▶ [ABOUT THIS TASK]: According to the press release about city park spending votes, what share of Newark voters approved the Newark Open Space & Recreation Trust Fund?

▶ [DOCUMENT TEXT]:
-- -- --
Voters In Three Cities Approve Spending For Parks

Nov 06, 2013, 13:47 ET from The Trust For Public Land

SAN FRANCISCO, Nov. 6, 2013 /PRNewswire-USNewswire/ -- Voters in Newark, Cleveland and Grand Rapids, Mich., on Tuesday overwhelmingly approved local taxes to pay for better parks in their cities, The Trust for Public Land announced today.


  • Newark, N.J., voters gave 84% approval to create the Newark Open Space & Recreation Trust Fund, which will receive about $1.1 million a year to maintain city parks and provide new parks. The money will come from a tax of one penny per $100 of real property value.
  • In Cuyahoga County, Ohio, voters in Cleveland and nearby communities gave 70% passage to a measure that increases the local levy used to pay for a variety of parks in the county.  The measure will bring in about $75 million a year over the next 20 years.
  • In Michigan, Grand Rapids voters passed by a 60–40 margin a park levy which will create $28 million over the next seven years.

"With 80% of Americans living in cities, it is great to see voters recognize the importance of good parks which are close to home," said Will Rogers, President of The Trust for Public Land.  "But yesterday's results aren't surprising.  Over and over again, for almost 20 years, we have seen voters willing to vote to spend their own money for parks.  Whether they live in 'red' or 'blue' states, they care about parks which help make cities a better place to live."
-- -- --
▶ [DATASET CONTENT]:
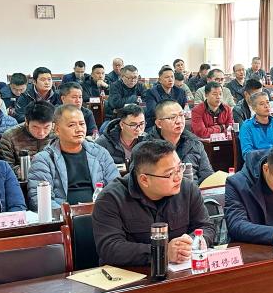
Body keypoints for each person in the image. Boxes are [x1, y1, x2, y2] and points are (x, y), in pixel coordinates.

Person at [93, 139, 216, 267]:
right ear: (144, 180)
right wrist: (162, 252)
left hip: (180, 270)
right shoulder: (110, 198)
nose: (178, 177)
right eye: (170, 173)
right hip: (131, 273)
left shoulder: (188, 189)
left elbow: (206, 227)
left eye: (180, 168)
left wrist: (191, 242)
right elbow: (110, 248)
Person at [27, 104, 119, 210]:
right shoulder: (44, 160)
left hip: (101, 213)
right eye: (71, 125)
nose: (79, 129)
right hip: (63, 216)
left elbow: (116, 188)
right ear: (57, 130)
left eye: (82, 124)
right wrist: (68, 215)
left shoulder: (100, 153)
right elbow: (40, 200)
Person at [144, 100, 213, 184]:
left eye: (181, 115)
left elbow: (208, 176)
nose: (179, 121)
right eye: (172, 117)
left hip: (193, 190)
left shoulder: (194, 143)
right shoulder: (146, 147)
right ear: (159, 123)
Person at [0, 101, 55, 174]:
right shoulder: (10, 136)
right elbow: (5, 166)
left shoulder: (58, 134)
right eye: (35, 127)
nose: (41, 133)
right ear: (26, 121)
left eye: (46, 127)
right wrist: (23, 171)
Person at [237, 90, 273, 157]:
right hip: (257, 162)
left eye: (267, 102)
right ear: (254, 108)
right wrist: (269, 155)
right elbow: (247, 154)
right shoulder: (247, 126)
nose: (266, 106)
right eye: (262, 104)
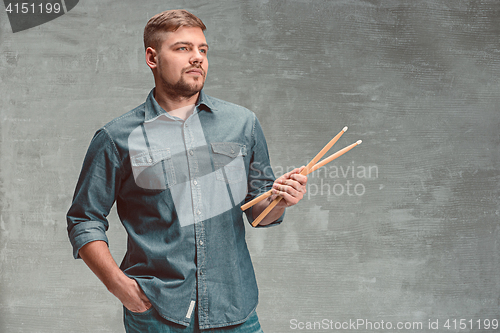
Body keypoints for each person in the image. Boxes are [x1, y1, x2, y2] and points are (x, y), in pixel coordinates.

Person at [67, 9, 307, 333]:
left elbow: (258, 211)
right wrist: (119, 286)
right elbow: (84, 219)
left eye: (202, 50)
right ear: (152, 57)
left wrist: (281, 200)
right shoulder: (117, 138)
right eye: (183, 48)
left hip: (235, 311)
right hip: (157, 316)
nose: (197, 58)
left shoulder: (242, 125)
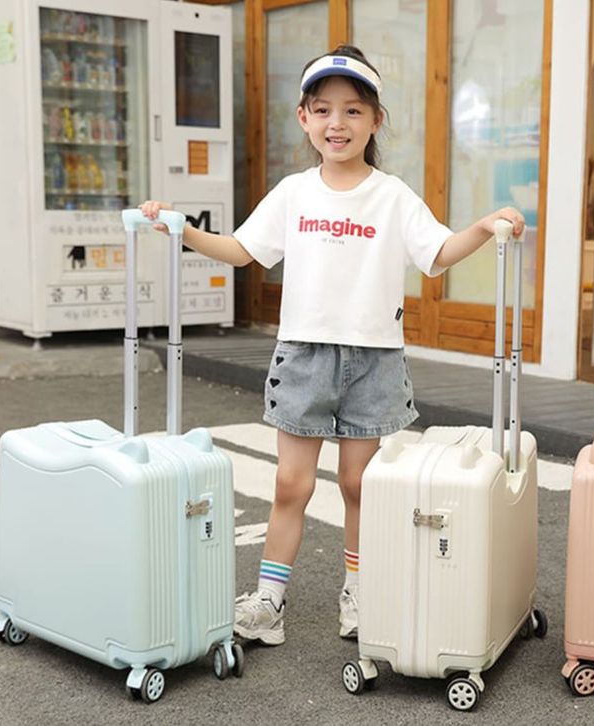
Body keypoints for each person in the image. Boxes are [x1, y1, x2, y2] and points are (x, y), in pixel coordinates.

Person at [139, 44, 524, 646]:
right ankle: (269, 602)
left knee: (358, 485)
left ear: (375, 120)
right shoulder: (294, 193)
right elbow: (242, 250)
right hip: (305, 357)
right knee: (290, 484)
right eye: (322, 110)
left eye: (352, 111)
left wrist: (479, 227)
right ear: (303, 118)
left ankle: (360, 594)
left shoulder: (393, 195)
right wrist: (182, 229)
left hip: (374, 360)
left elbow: (437, 254)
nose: (336, 123)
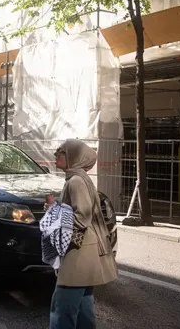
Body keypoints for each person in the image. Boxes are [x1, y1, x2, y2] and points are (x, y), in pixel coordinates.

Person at [49, 139, 118, 329]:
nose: (56, 155)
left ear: (73, 158)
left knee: (61, 309)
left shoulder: (76, 181)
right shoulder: (78, 178)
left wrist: (55, 215)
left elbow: (82, 217)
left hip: (78, 253)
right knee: (83, 309)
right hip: (86, 252)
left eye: (60, 152)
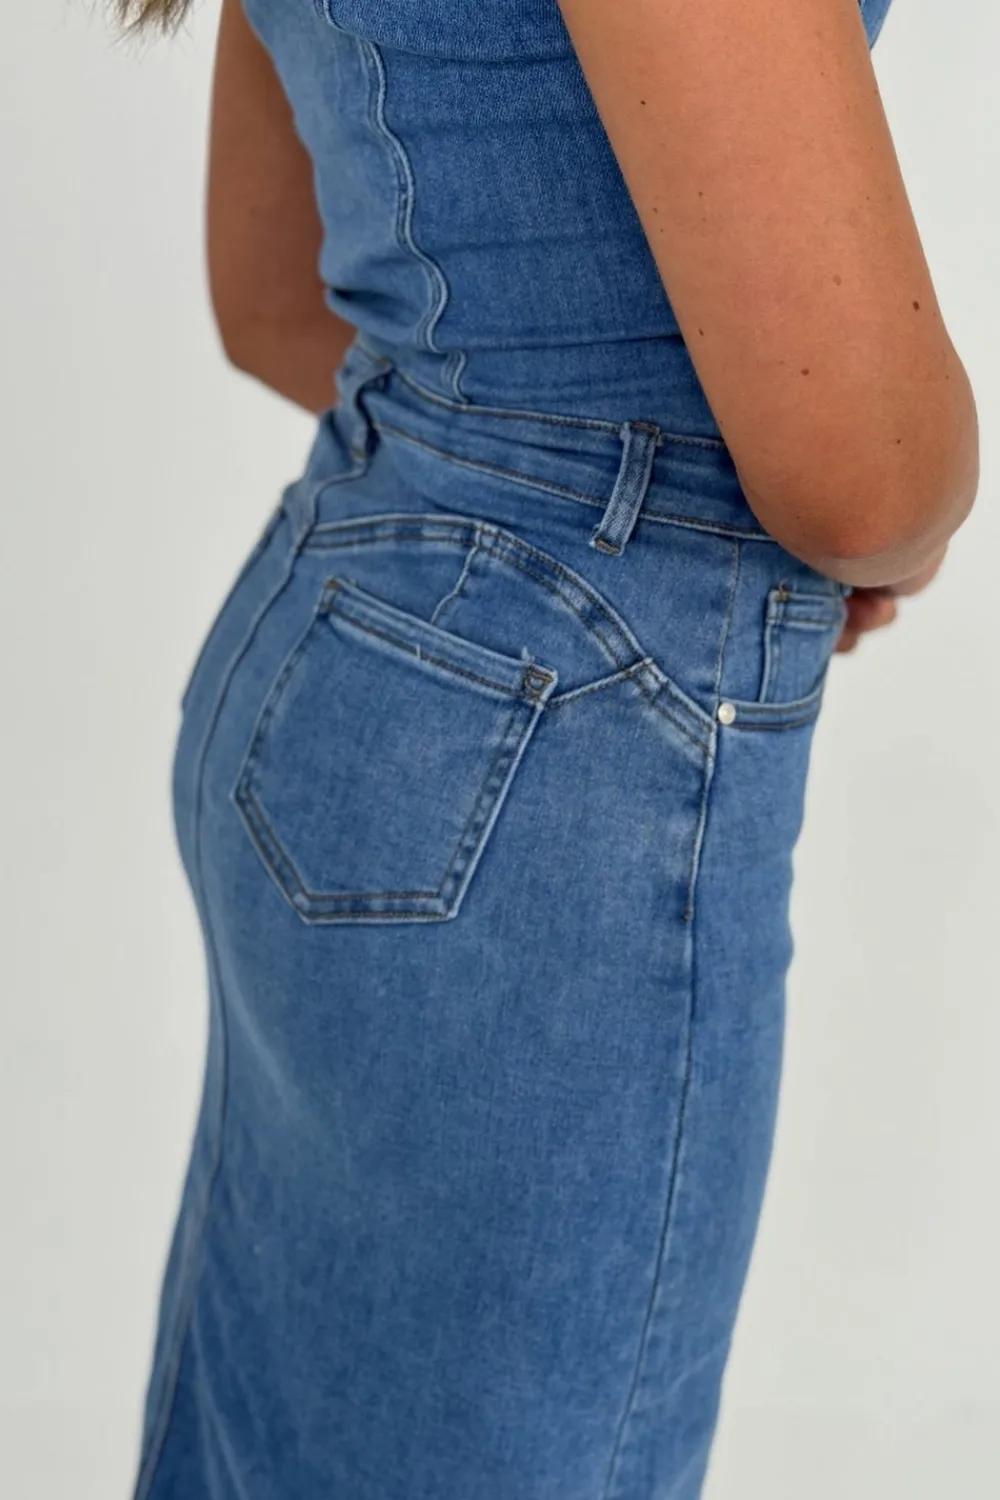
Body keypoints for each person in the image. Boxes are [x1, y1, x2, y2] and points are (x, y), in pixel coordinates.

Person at [119, 1, 979, 1497]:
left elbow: (270, 295)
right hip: (550, 761)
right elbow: (860, 470)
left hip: (343, 646)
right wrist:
-- -- --
▶ [RESULT]: 84%